* **Quoted passage**:
Similarly, there are in today's newspapers all kinds of experts pronouncing on cause and effect in respect the mysteries of drug addiction. There are all kinds of people scapegoating Stephen Harper (like many politicians before) for adding to the problem as part of a loosely-hidden agenda to win votes by voicing the appealing rhetoric of getting tough on crime. But there are some problems on which a sober mind will resist easy finger pointing. It seems to me that the best one can say about things like the addictive personality is that the mystery of cause and effect lies with questions of good and bad faith.

Long story short, do we as a culture have the faith that we can tell young people that the myths that drug use is a form of cool opposition to, or useful coping with, the oppressive system is a bad myth - the myth that you will never be more ecstatic than when on Ecstasy? and can we replace it with a truth that sets people free by allowing them to put their faith in the system, given all the pressures and demands that the modern free market economy and bureaucratic state really do make on people? If we pursue the question I think we will see that our system can only renew itself, and not allow so many of its young people to ruin their lives with drugs, if it recognizes that faith in the system has to involve spiritual commitments and covenants that are not themselves reducible to the instrumental logic of the economy and bureaucracies of our land. If Harper offers little it is because big things can only start with humble leaps of faith. And we need more leaders who will say as much without just throwing money at "scientific" experts and solutions. And then it is up to the rest of us, it is the job of our civil society - and not at root the government - to help our family, friends, acquaintances, to find a faith in the future without drugs. Since no one or no family, and certainly no bureaucracy, can do much alone, it is a question for civil society and culture at large. Can we share a commitment to renewing the covenant? Or are we going to forever bitch that the latest government policy has no hope of seriously addressing the problem? Because no government policy alone is ever conceivably going to solve the drug addiction problem. It can only start with us.

* **What you will do**: Write out the passage of the commentary on drug addiction starting with "Similarly, there are" and going on through "and bad faith.". The listing that comes next has no part in this.

Dataset entries:
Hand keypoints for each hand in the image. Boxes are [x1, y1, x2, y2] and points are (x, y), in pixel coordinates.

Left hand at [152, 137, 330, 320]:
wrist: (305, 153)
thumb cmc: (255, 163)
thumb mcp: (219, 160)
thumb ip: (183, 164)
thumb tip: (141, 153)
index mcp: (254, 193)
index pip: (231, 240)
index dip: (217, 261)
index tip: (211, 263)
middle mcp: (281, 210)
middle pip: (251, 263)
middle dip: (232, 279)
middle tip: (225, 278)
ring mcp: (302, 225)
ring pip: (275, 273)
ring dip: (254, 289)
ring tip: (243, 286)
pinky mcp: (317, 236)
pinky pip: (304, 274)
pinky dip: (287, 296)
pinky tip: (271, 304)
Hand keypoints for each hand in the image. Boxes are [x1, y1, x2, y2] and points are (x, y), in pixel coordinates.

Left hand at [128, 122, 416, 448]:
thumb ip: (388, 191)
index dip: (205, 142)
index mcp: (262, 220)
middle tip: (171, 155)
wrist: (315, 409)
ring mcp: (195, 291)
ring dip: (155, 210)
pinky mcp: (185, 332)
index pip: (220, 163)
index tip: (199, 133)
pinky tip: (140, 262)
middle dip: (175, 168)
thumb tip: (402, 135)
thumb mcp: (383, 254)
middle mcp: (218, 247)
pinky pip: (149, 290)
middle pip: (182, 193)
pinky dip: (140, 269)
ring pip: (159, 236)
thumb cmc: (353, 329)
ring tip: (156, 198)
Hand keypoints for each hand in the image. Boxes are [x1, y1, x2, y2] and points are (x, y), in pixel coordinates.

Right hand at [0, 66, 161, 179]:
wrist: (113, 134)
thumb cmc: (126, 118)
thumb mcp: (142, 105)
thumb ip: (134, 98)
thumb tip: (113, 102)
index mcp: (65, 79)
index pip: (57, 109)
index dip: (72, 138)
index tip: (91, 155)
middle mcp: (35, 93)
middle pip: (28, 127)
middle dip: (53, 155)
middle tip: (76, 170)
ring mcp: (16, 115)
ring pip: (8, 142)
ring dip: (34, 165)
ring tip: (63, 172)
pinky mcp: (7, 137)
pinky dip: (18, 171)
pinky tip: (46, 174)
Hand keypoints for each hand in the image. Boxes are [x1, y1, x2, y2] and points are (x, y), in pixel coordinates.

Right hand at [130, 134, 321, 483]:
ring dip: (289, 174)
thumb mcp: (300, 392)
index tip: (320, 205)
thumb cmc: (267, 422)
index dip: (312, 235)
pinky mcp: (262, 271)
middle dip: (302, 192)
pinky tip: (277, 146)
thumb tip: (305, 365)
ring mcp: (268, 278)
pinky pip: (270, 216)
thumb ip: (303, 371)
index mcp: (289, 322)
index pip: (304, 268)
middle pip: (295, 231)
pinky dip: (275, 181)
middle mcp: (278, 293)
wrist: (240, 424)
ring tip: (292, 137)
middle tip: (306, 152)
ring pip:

* **Solution to this task**:
Similarly, there are in today's newspapers all kinds of experts pronouncing on cause and effect in respect the mysteries of drug addiction. There are all kinds of people scapegoating Stephen Harper (like many politicians before) for adding to the problem as part of a loosely-hidden agenda to win votes by voicing the appealing rhetoric of getting tough on crime. But there are some problems on which a sober mind will resist easy finger pointing. It seems to me that the best one can say about things like the addictive personality is that the mystery of cause and effect lies with questions of good and bad faith.